Provided material:
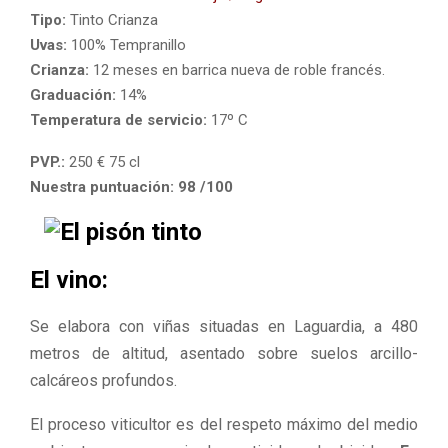
M
Tipo:
Tinto Crianza
Uvas:
100% Tempranillo
E
Crianza:
12 meses en barrica nueva de roble francés.
Graduación:
14%
N
Temperatura de servicio:
17º C
U
PVP.:
250 € 75 cl
Nuestra puntuación: 98 /100
El vino:
Se elabora con viñas situadas en Laguardia, a 480
metros de altitud, asentado sobre suelos arcillo-
calcáreos profundos.
El proceso viticultor es del respeto máximo del medio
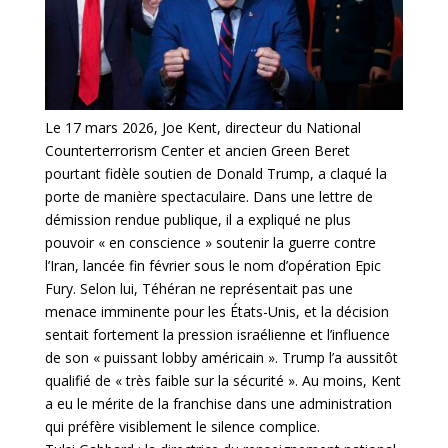
Le 17 mars 2026, Joe Kent, directeur du National
Counterterrorism Center et ancien Green Beret
pourtant fidèle soutien de Donald Trump, a claqué la
porte de manière spectaculaire. Dans une lettre de
démission rendue publique, il a expliqué ne plus
pouvoir « en conscience » soutenir la guerre contre
l’Iran, lancée fin février sous le nom d’opération Epic
Fury. Selon lui, Téhéran ne représentait pas une
menace imminente pour les États-Unis, et la décision
sentait fortement la pression israélienne et l’influence
de son « puissant lobby américain ». Trump l’a aussitôt
qualifié de « très faible sur la sécurité ». Au moins, Kent
a eu le mérite de la franchise dans une administration
qui préfère visiblement le silence complice.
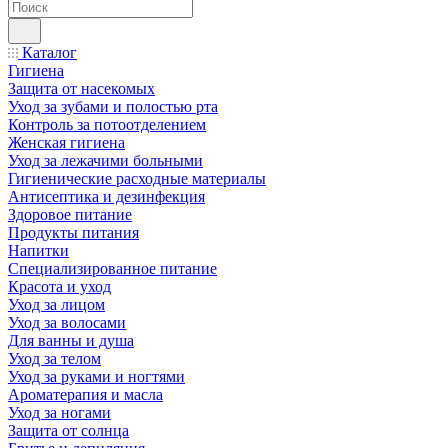
Каталог
Гигиена
Защита от насекомых
Уход за зубами и полостью рта
Контроль за потоотделением
Женская гигиена
Уход за лежачими больными
Гигиенические расходные материалы
Антисептика и дезинфекция
Здоровое питание
Продукты питания
Напитки
Специализированное питание
Красота и уход
Уход за лицом
Уход за волосами
Для ванны и душа
Уход за телом
Уход за руками и ногтями
Ароматерапия и масла
Уход за ногами
Защита от солнца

Activity: Output only the number of lines in the data above that include the word "Kent".

Answer to this problem: 2